Perhaps the most-hated term, according to Weingarten: “went missing” (instead of “disappeared.”)

As I read Weingarten’s column, it occurred to me that there’s a lot of clunky religious language. Some of it is relatively new. For example “unchurched.” (When I was a kid, “unchurched persons” were “people who don’t go to church.”)

Or the word “dialogued.” (Until recently, people didn’t “dialogue” — they “talked.”)

Or the phrase “person of faith.” (Previously we called such persons “religious.”

There are others, including: “faith community”, “faith tradition”.

Can you think of some others?

6 Responses to “Religious jargon we could do without…”

  1. Nadine Says:

    Coming from a charismatic (mostly) background, I am peeved by overuse of the phrases:
    “incredible” and “this is going to change your life.”

  2. Douglas LeBlanc Says:

    anything beginning with post-

    anything ending in -ist

    Christ-follower (on the assumption that ~Christian~ is corrupted)

    culturally relevant

    exclusive

    expansive

    hermeneutic of suspicion

    inclusive

    original blessing

    positive/negative (as if these are biblical categories)

    Red-letter Christian

    spiritual but not religious

  3. flockwood Says:

    Relational. Seeker sensitive. Faith journey. “Living into the…”

  4. flockwood Says:

    The “unreached” — as in “unreached people groups.”

  5. Bene D Says:

    Christian world-view.
    Culture warriors.
    The word Christian used before a profession, such as Christian lawyer, Christian journalist.

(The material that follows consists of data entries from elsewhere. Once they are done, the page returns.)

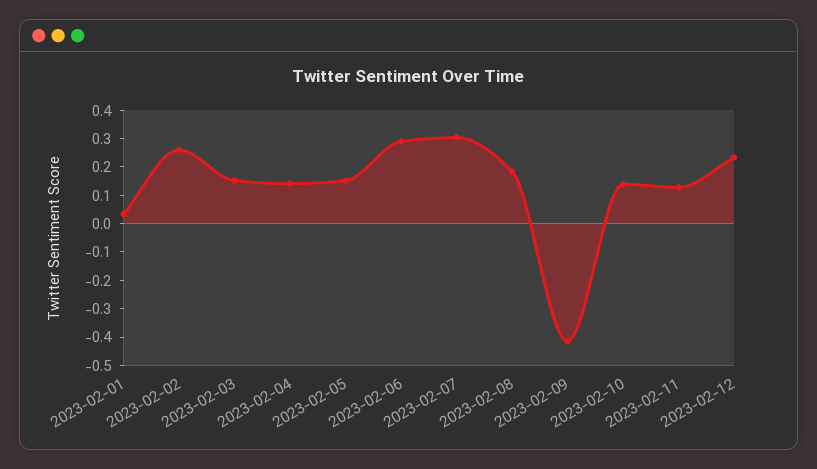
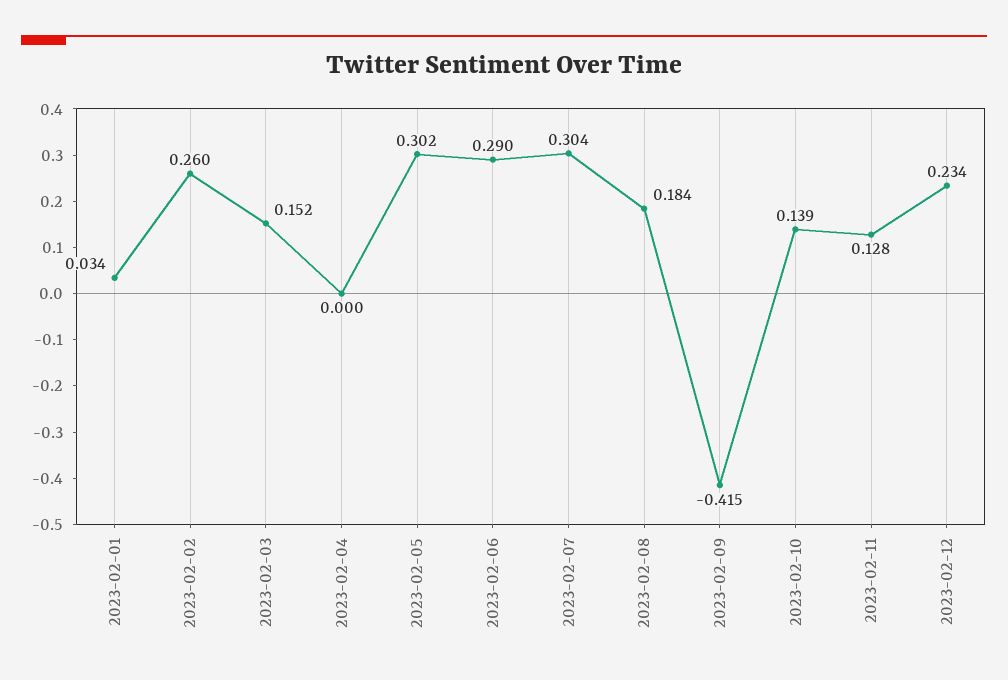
2023-02-04: 0.15 -> 0
2023-02-05: 0.15 -> 0.302

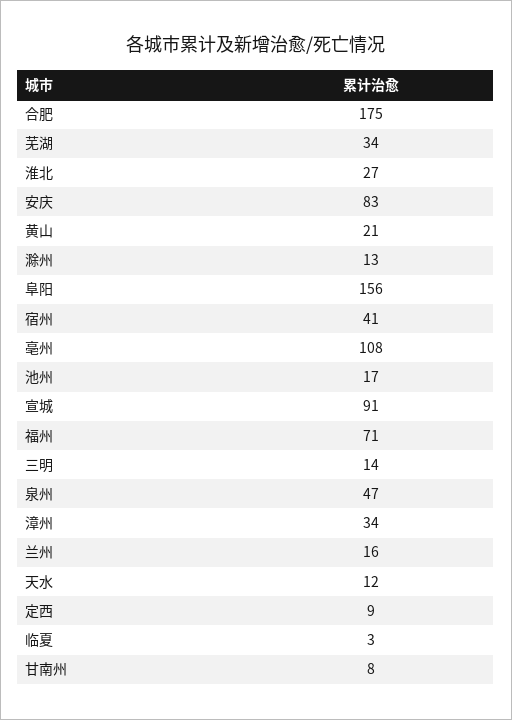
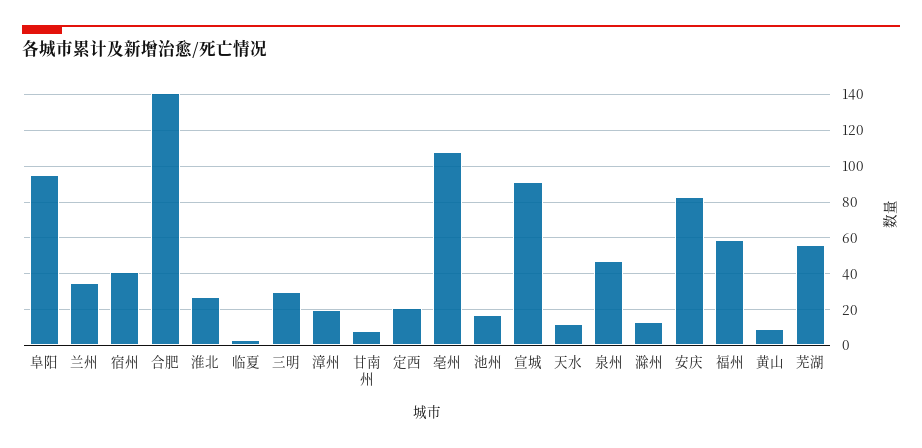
合肥: 175 -> 140
芜湖: 34 -> 55
黄山: 21 -> 10
阜阳: 156 -> 95
福州: 71 -> 60
三明: 14 -> 30
漳州: 34 -> 20
兰州: 16 -> 35
定西: 9 -> 20

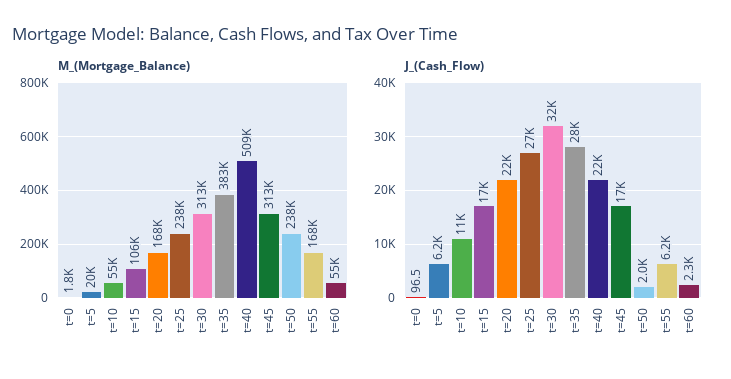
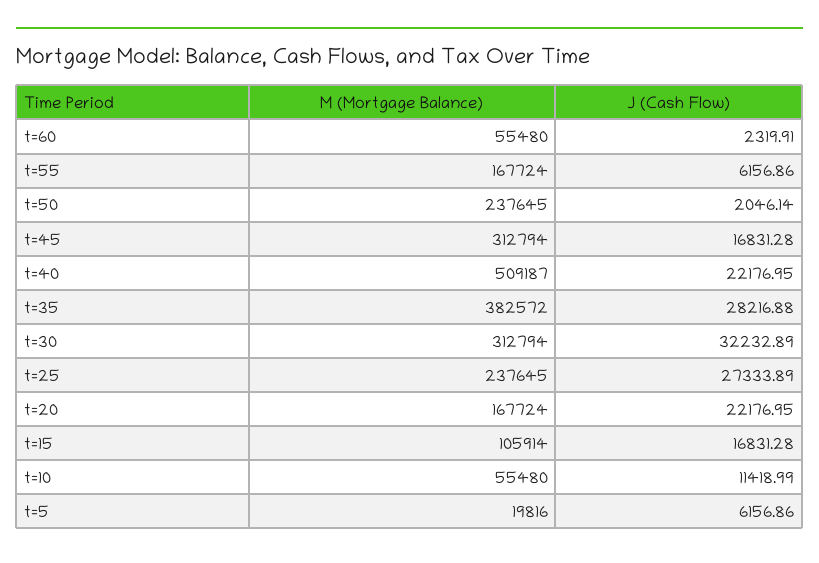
M_(Mortgage_Balance), t=0: 1800 -> none
J_(Cash_Flow), t=0: 96.5 -> none

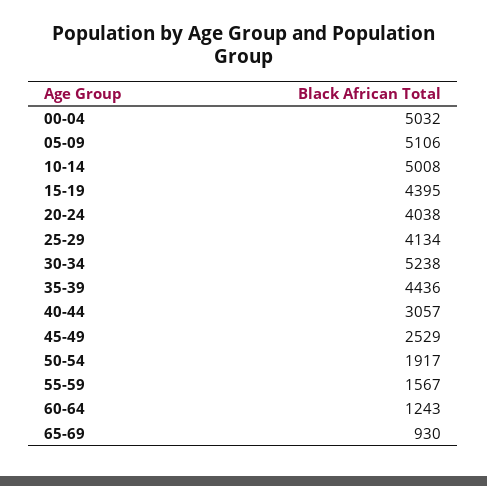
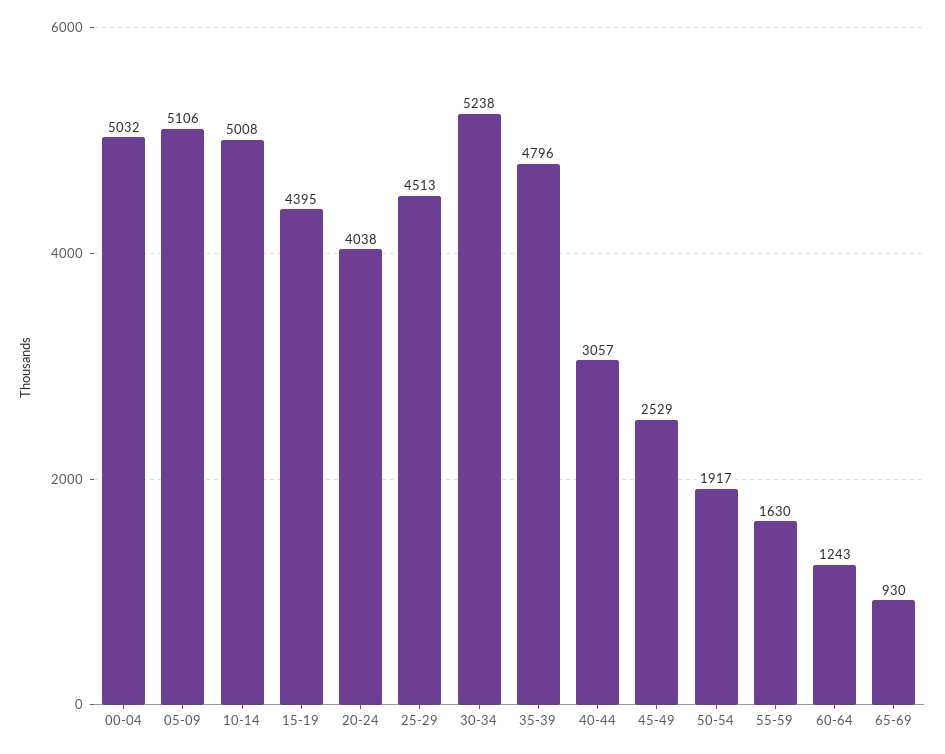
25-29: 4134 -> 4513
35-39: 4436 -> 4796
55-59: 1567 -> 1630

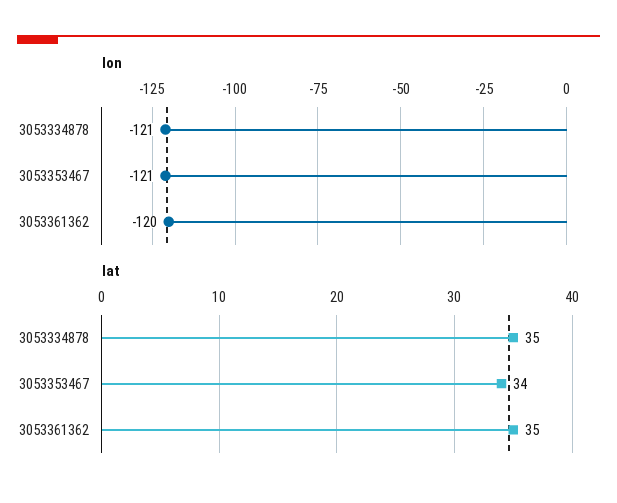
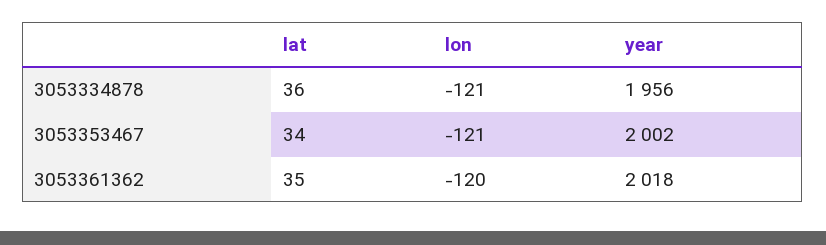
lat, 3053334878: 35 -> 36
year, 3053334878: none -> 1956
year, 3053353467: none -> 2002
year, 3053361362: none -> 2018

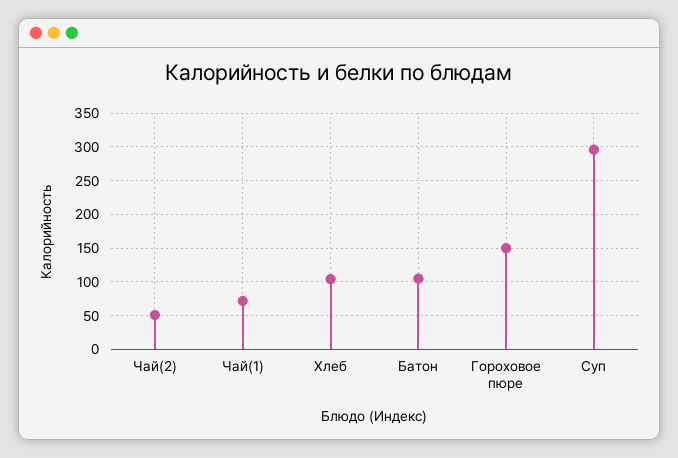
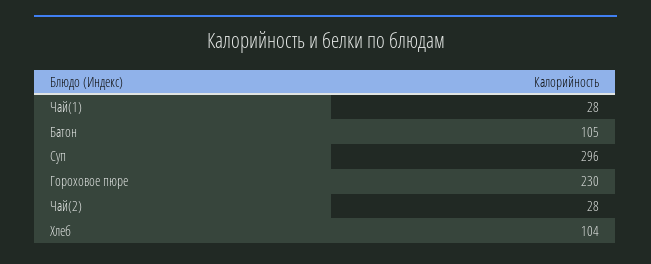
Чай(2): 50 -> 28
Чай(1): 70 -> 28
Гороховое пюре: 150 -> 230

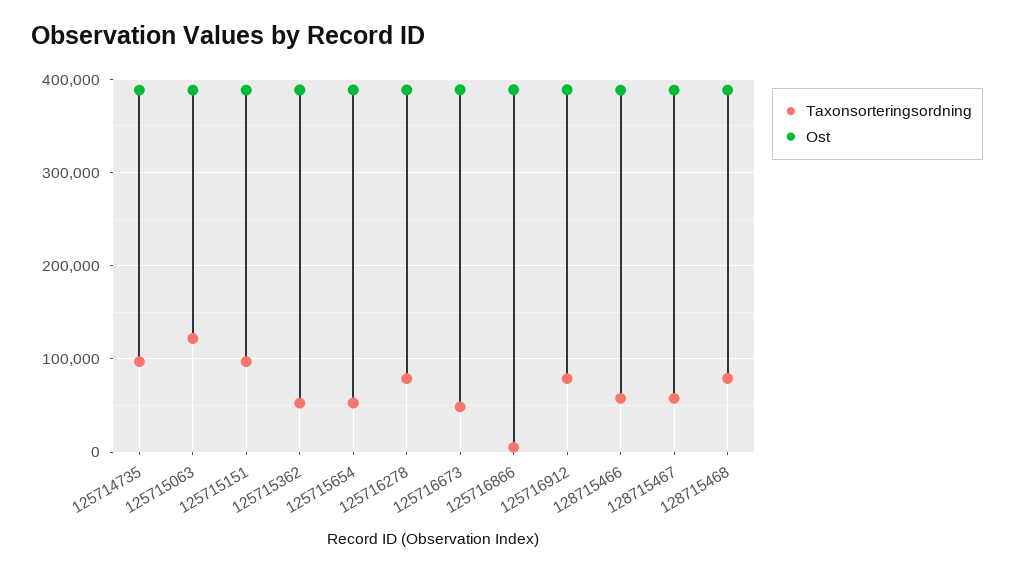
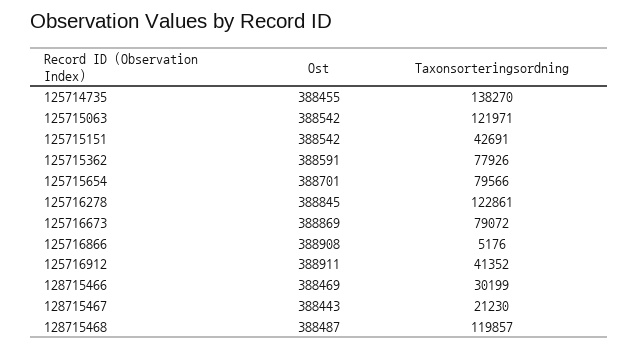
Taxonsorteringsordning, 125714735: 100000 -> 138270
Taxonsorteringsordning, 125715151: 100000 -> 42691
Taxonsorteringsordning, 125715362: 50000 -> 77926
Taxonsorteringsordning, 125715654: 50000 -> 79566
Taxonsorteringsordning, 125716278: 80000 -> 122861
Taxonsorteringsordning, 125716673: 50000 -> 79072
Taxonsorteringsordning, 125716912: 80000 -> 41352
Taxonsorteringsordning, 128715466: 60000 -> 30199
Taxonsorteringsordning, 128715467: 60000 -> 21230
Taxonsorteringsordning, 128715468: 80000 -> 119857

  6. Newark Survivor Says:

    Inclusive. The single most dangerous shibboleth of our time. The more we “include,” the more people self-exclude, because they rightly perceive us as prattling weenies. As Emily Dickinson said, “He preached upon Breadth till it argued him Narrow: the Broad are too Broad to define; and on Truth until it proclaimed him a liar; the truth never flaunted a sign…”

    Nevertheless, Katie Schori says the Episcopal Church doesn’t “include” enough. In other words, she’s in over her head.